Doen plegen: vereisten
- Strafbaar grondfeit (accessoriteit)
- Bijzonderheid: ter zake waarvan onmiddellijke dader/pleger niet strafbaar is (moet zijn)
- Deelnemingsgedraging: doen plegen
- Obj: ander aanzetten tot grondfeit
- Subj: opzet op eigen deelnemingsgedraging: opzettelijk ander aanzetten
- Schuldvorm tav grondfeit is dezelfde als voor plegen (want doen plegen is directe deelnemingsvorm)
opzet bij opzetdelict, culpa bij culpoos delict, opzet noch culpa bij overtreding
Er moet natuurlijke een strafbaar grondfeit zijn gepleegd. Met een bijzonderheid: de onmiddellijke dader moet niet strafbaar zijn. Dan hebben we de deelnemingsgedraging ‘doen plegen’, met de 2 kanten en de schuldvorm t.a.v. het grondfeit.
Verhouding strafbaar grondfeit en doen plegen-gedraging (= deelnemingsgedraging)
1. Strafbaar grondfeit (accessoriteit)
- Ter zake waarvan onmiddellijke dader/pleger niet strafbaar is
2. Deelnemingsgedraging: doen plegen
3. Schuldvorm t.a.v. grondfeit
Vraag ad 1: Strafbare grondfeit? Opzettelijk aangelengde melk verkopen? Knecht heeft dit strafbare feit toch niet gepleegd (want die heeft geen opzet)? Nee, maar Boer vult bestanddeel opzet aan (verdeling bestanddelen)
Zie ook voorbeeld vb. over arts en assistent.
Naast het strafbaar feit hebben we de deelnemingsgedraging. Melk en Water: de boer is doen pleger, maar koppel je dit terug naar de algemene vereisten: er moet een strafbaar grondfeit zijn gepleegd. Wat is hier het strafbare grondfeit? Kijk je alleen naar de knecht, is het alleen aangelengde melk verkopen, niet opzettelijk, want dit heeft hij niet gedaan. Daardoor lijkt het schema minder goed te passen. Het strafbare grondfeit en de deelnemingsgedraging moet je samen nemen: de doen pleger levert een klein deel van het strafbare grondfeit, en de pleger de rest. De knecht levert het aandeel aangelengde melk verkopen, de boer levert bestanddeel opzet: dit tezamen levert op het strafbare grondfeit opzettelijk verkopen aangelengde melk. Je kunt hier niet naar het grondfeit kijken door alleen naar de pleger te kijken. De deelnemingsgedraging en de grondfeit moet je samen nemen en dit is kenmerkend van directe deelnemingsvormen: wat ze samen doen levert het strafbare grondfeit op.

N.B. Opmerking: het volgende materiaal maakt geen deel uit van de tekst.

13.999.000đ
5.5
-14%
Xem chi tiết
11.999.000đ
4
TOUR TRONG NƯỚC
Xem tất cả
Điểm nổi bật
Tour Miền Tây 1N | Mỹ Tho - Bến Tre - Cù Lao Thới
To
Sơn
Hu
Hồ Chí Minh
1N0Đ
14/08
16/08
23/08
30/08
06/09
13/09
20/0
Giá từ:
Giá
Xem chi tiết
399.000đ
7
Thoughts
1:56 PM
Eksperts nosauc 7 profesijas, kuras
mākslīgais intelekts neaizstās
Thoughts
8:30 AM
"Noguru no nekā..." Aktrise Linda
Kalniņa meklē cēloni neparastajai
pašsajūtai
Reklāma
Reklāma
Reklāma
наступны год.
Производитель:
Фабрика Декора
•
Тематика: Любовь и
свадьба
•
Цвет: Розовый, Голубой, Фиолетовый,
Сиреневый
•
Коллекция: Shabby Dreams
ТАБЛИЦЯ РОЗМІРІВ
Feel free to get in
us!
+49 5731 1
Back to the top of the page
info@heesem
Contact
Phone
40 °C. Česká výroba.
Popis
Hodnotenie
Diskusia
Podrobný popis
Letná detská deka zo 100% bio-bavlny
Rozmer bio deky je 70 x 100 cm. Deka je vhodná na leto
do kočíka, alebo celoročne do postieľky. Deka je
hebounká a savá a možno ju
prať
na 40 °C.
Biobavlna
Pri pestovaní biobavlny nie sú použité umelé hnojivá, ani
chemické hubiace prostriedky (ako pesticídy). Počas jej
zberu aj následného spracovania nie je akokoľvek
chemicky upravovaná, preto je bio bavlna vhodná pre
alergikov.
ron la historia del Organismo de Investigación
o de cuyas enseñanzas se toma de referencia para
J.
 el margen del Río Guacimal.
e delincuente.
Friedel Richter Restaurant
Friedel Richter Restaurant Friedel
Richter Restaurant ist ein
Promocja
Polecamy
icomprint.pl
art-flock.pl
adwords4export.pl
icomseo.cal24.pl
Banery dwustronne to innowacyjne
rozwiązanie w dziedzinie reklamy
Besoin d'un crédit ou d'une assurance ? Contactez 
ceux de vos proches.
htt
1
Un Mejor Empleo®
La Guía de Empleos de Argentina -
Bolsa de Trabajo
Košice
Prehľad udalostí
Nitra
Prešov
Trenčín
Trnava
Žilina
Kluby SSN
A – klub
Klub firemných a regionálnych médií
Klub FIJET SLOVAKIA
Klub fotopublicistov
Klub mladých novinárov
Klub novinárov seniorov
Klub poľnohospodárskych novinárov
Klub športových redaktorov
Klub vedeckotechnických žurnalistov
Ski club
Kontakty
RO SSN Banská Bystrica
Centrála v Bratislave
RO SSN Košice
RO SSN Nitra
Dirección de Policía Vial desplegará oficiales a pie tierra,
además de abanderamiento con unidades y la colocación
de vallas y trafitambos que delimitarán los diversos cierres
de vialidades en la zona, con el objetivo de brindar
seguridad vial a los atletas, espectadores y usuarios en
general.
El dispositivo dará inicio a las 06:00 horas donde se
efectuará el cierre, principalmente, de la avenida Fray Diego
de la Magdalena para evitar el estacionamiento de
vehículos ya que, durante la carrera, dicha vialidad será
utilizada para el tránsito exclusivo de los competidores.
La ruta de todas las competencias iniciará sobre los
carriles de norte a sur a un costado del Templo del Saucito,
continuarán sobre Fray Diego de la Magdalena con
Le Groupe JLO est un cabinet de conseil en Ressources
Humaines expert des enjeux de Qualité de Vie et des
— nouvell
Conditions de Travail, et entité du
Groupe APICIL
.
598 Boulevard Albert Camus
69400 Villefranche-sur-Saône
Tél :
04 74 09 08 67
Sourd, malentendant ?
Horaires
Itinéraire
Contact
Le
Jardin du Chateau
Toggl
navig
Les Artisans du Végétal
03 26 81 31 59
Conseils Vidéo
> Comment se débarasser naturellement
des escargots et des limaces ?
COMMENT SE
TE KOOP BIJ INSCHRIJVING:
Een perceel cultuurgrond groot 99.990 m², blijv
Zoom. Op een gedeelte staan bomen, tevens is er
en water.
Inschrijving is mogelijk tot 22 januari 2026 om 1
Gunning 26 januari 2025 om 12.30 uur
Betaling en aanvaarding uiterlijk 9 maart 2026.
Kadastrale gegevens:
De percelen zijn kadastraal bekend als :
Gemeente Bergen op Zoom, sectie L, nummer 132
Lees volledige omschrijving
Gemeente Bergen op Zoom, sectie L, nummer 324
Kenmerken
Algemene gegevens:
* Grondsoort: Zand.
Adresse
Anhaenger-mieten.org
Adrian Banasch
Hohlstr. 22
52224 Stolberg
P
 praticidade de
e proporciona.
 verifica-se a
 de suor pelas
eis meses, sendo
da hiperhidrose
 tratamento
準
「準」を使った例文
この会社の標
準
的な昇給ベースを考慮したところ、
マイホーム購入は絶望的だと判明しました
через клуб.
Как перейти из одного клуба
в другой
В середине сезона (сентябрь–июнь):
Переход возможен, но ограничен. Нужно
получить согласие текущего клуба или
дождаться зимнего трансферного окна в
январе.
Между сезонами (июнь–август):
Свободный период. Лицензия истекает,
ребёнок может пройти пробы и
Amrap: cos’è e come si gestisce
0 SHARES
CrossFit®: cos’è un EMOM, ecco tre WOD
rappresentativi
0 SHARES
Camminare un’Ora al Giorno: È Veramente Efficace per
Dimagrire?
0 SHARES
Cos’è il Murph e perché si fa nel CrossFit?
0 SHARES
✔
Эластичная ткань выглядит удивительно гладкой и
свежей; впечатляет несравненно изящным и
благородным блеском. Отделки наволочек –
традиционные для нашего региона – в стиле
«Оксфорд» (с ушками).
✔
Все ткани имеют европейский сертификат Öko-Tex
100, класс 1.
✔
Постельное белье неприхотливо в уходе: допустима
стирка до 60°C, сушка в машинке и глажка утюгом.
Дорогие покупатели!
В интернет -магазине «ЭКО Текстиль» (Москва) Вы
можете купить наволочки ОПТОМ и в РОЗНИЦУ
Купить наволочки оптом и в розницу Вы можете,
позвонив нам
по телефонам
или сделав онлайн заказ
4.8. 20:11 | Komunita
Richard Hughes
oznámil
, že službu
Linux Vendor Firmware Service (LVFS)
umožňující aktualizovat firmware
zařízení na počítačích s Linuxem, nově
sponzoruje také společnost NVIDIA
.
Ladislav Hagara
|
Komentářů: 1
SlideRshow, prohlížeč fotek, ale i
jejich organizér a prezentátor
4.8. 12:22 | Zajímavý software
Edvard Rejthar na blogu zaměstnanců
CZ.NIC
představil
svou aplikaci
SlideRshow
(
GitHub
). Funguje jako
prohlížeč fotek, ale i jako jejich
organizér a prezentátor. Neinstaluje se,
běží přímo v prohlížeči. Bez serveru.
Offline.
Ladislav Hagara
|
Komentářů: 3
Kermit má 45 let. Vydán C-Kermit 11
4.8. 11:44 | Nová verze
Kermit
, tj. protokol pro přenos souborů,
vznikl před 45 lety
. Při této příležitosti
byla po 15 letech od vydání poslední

Dit is niet anders dan bij plegen:
Verhouding strafbaar grondfeit en medeplegen-gedraging (= deelnemingsgedraging)
1. Strafbaar grondfeit (accessoriteit)
2. Deelnemingsgedraging: medeplegen
- Obj: voldoende nauw samenwerken tot grondfeit
- Subj: opzet op (= bewuste) samenwerking
3. Schuldvorm tav grondfeit
A en B op dievenpad. A slaat ruitje in, B neemt goed weg. Medeplegen van diefstal met braak.
Vraag ad 1: strafbare grondfeit? Diefstal met braak?
Ja, want dit delict wordt al samenwerkend tot stand gebracht (verdeling bestanddelen)
De een slaat het ruitje in, de ander neemt het goed weg. Wat is nu het strafbare grondfeit als je alleen naar B kijkt? Diefstal. Maar omdat ook medeplegen een directe deelnemingsvorm is (je mag de bestanddelen verspreiden over verschillende deelnemers), is het strafbare grondfeit hier niet diefstal, maar diefstal met braak. Braak wordt geleverd door de andere medepleger.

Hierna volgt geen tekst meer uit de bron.